Il siluro politico partito dalla Libia per impallinare la missione italiana viene respinto dal Governo. La presa di posizione di Al-Mejbari,  uno dei vicepresidenti del Consiglio libico, vicino all’uomo forte di Tobruk, il generale Haftar, contro le navi che battono bandiera tricolore perché violano la sovranità libica, è rispedita al mittente dal Viminale. Il ministro dell’interno, Marco Minniti, in un’intervista al Fatto Quotidiano puntualizza: non è un’operazione “combact” ma solo supporto tecnico-logistico alla Guardia Costiera Tripolina su richiesta di al-Serraj. In un colloquio con il New York Times, Minniti fa sapere che certo la Libia è instabile e questo significa che tutto può accadere: ogni accordo può sfumare, ma con la Libia abbiamo intrapreso un percorso. È con il quotidiano diretto da Marco Travaglio che il ministro ribadisce che non intende rinunciare al principio del salvataggio dei naufraghi, “e neppure a quello della sicurezza dei miei concittadini: per questo ritengo necessaria la presenza degli agenti della polizia giudiziaria sulle navi delle ONG, e il codice di condotta è fatto per non consentire generalizzazioni negative sul loro conto che non condivido”. La missione italiana nelle acque libiche non convince affatto il Movimento 5 Stelle.
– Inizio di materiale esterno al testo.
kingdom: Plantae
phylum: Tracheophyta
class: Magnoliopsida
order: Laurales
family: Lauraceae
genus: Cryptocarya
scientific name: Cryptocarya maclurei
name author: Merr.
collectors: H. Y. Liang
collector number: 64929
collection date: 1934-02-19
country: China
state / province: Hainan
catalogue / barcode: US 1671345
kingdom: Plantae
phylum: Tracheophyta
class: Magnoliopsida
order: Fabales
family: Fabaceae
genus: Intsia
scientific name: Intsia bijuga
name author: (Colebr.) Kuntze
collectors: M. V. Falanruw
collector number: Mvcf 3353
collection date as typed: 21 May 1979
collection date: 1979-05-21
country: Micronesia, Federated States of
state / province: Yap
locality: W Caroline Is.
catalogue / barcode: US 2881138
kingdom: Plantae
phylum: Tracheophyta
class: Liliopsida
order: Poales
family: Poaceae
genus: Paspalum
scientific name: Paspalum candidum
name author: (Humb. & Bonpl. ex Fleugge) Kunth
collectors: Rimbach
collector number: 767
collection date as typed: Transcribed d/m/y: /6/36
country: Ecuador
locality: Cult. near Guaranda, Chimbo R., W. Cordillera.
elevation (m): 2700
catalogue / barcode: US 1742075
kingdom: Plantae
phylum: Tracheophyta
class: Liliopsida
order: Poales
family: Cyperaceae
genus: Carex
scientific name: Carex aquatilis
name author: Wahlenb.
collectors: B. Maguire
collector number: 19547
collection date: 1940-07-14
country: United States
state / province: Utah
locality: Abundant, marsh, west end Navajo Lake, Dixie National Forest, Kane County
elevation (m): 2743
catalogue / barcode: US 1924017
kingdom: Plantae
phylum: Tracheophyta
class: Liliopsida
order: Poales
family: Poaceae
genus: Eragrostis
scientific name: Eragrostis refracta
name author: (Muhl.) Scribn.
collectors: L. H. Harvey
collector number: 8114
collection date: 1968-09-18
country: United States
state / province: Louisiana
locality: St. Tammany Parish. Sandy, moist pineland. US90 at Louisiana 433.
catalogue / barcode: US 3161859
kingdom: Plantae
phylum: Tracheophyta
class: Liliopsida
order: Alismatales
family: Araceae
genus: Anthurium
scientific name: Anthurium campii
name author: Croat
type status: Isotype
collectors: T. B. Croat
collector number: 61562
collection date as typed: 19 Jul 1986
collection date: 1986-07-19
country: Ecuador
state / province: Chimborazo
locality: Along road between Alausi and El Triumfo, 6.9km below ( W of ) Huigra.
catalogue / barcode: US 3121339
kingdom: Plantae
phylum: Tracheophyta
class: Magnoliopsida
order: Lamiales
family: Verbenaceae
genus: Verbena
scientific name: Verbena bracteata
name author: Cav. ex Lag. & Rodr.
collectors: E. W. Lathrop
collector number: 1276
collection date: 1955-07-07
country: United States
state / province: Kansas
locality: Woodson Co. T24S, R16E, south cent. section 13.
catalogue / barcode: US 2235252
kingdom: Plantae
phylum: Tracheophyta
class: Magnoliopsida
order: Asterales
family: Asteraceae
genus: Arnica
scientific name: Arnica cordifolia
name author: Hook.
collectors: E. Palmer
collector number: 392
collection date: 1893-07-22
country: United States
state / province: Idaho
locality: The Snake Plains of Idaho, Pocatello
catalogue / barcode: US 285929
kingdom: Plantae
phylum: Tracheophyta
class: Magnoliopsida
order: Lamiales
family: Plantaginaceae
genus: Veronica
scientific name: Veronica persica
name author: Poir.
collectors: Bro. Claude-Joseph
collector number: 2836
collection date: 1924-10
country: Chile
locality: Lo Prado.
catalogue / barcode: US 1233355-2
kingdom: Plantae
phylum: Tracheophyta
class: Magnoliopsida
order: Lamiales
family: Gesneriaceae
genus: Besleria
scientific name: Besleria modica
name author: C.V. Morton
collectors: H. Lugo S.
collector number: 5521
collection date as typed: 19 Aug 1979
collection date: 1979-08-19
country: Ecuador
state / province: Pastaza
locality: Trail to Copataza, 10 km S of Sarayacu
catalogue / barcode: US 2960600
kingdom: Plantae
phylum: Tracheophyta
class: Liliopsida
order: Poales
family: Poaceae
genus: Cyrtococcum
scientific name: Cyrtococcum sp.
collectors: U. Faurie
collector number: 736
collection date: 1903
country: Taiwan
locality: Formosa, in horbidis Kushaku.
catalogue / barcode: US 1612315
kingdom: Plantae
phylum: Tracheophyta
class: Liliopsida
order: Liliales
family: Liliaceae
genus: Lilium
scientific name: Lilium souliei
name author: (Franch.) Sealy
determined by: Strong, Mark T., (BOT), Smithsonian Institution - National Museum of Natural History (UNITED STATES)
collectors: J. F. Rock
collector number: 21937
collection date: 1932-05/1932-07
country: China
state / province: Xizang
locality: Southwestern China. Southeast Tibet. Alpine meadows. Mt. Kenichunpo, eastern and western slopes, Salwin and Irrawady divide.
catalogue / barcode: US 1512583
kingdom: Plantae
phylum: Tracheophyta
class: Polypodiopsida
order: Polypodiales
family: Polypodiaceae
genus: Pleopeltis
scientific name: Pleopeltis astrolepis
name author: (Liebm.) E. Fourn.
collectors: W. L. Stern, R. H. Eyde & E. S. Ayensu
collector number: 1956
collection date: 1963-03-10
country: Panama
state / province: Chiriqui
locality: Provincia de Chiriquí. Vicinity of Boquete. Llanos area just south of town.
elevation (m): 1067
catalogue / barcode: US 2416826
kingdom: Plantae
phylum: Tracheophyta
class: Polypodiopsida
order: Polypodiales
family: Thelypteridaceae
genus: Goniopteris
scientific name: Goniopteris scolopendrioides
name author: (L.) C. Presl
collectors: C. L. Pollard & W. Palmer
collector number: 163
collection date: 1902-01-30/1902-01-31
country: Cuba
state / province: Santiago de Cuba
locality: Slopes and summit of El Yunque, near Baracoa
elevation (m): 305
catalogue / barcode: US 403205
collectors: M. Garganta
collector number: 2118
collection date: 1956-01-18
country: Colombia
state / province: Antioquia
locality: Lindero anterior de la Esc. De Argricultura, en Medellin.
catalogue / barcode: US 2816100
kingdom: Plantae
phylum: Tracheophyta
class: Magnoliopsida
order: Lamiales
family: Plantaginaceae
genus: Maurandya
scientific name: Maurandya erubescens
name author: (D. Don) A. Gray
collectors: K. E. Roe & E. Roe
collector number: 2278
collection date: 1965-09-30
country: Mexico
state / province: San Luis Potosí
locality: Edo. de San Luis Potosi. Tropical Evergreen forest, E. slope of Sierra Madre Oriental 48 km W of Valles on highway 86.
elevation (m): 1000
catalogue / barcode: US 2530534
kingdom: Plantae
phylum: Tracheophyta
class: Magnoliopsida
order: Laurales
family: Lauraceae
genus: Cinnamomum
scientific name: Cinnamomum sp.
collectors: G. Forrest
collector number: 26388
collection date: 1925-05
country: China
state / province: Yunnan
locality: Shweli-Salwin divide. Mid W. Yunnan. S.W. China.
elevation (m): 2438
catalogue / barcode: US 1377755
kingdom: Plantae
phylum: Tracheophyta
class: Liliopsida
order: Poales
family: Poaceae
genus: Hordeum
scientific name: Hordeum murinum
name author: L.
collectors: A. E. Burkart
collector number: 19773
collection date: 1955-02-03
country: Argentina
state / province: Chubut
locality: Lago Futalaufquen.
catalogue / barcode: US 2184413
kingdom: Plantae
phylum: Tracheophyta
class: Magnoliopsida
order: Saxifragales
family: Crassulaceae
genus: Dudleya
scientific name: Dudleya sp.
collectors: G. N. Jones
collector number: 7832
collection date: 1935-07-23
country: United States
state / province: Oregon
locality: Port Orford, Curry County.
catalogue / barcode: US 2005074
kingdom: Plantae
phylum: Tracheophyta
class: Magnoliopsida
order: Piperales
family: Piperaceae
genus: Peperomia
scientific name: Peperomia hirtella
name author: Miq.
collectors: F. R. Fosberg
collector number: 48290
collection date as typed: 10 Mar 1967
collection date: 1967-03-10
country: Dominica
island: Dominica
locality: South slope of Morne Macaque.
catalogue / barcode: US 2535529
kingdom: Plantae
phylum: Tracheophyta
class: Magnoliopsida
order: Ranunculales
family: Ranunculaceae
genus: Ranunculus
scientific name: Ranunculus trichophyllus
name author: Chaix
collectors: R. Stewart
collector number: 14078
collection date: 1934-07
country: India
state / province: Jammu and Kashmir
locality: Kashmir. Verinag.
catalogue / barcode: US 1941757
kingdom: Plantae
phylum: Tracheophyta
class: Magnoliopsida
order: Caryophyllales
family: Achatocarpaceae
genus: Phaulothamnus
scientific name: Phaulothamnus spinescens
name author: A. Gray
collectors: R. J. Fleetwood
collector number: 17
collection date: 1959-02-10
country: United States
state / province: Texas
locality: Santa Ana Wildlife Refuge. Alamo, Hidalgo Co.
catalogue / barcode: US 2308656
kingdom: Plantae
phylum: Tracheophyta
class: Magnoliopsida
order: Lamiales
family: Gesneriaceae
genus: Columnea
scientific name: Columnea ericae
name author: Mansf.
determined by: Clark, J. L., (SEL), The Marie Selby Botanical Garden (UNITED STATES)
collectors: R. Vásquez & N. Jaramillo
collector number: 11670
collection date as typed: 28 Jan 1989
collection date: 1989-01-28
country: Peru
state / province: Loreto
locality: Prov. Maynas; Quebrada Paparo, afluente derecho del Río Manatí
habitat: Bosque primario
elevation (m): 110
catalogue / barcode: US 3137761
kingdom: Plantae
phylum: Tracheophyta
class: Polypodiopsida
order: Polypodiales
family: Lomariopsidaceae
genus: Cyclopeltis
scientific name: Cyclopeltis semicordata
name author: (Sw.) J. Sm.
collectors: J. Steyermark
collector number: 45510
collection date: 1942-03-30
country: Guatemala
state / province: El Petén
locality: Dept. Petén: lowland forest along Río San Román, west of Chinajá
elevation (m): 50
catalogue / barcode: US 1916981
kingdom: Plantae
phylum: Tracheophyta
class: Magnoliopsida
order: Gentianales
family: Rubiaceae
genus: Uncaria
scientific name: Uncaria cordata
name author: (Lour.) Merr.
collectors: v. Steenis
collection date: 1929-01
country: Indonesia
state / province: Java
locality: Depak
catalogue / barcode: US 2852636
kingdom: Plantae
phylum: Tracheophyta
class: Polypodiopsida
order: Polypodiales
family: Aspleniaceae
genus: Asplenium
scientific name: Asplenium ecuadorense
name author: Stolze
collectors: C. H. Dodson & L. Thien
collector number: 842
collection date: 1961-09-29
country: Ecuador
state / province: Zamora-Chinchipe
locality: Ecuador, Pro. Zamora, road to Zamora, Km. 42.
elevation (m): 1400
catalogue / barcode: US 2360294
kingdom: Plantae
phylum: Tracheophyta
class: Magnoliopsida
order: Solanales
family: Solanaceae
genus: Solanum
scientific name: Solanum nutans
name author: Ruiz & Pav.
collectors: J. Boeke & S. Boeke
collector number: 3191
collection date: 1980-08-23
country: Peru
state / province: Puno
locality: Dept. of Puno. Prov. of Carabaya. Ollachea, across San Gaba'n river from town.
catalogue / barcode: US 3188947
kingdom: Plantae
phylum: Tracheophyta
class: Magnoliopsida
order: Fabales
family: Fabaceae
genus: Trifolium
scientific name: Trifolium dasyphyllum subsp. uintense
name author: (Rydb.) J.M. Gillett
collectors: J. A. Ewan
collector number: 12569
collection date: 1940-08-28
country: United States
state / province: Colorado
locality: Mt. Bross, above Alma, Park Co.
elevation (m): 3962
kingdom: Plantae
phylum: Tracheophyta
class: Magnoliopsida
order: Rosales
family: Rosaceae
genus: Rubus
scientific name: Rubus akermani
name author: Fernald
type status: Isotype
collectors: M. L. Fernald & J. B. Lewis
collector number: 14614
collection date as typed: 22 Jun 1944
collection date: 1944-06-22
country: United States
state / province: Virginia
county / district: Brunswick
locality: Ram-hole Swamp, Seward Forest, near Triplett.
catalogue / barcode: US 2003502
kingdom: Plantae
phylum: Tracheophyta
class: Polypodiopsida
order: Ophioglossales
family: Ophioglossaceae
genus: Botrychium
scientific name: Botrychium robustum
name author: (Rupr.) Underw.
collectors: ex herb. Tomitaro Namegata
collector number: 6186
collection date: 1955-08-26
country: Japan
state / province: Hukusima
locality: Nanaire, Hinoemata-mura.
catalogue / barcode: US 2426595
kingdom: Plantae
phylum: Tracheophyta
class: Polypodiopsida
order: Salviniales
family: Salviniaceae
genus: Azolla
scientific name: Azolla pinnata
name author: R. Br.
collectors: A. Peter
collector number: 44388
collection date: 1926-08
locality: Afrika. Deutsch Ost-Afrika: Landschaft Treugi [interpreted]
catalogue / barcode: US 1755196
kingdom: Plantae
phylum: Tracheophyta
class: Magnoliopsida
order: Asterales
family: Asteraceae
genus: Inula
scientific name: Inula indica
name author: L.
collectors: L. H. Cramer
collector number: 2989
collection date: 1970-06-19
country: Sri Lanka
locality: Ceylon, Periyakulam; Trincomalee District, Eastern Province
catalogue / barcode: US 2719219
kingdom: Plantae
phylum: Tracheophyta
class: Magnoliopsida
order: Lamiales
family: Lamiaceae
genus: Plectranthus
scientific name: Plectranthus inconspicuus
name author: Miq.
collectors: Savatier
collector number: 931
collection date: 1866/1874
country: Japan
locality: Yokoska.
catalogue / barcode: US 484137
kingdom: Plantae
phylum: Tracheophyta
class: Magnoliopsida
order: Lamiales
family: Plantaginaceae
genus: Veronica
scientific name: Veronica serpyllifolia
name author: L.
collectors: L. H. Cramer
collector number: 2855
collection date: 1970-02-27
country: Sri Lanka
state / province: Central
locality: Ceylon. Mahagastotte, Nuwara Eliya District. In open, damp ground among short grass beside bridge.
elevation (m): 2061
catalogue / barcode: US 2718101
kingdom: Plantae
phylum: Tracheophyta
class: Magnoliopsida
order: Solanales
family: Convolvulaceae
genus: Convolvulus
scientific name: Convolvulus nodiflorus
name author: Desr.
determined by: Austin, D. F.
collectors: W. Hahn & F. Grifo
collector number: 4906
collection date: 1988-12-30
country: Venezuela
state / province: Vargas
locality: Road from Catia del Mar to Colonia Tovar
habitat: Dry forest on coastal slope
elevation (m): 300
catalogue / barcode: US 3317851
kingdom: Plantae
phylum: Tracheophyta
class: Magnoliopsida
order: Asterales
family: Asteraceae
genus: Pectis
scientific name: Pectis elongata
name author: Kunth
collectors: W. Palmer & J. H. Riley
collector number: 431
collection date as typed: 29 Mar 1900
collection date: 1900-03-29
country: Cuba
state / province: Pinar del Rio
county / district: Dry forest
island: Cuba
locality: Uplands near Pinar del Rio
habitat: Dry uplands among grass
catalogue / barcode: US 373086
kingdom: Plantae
Per Luigi Di Maio la relazione presentata dal Governo è uno scarabocchio con tanto di strafalcioni, non c’è nessuna strategia, vogliono solo carta bianca. In assenza di una legge bisogna chiudere i porti alle ONG, il servizio dei taxi del mare va interrotto subito. Il nuovo bersaglio di Matteo Salvini, invece, è Roberto Saviano che ha definito i suoi post aberranti e ridicoli. Lo scrittore, accusa Salvini, gode degli sbarchi e gli lancia due hasthag: stop invasione, ma anche barcone per Saviano.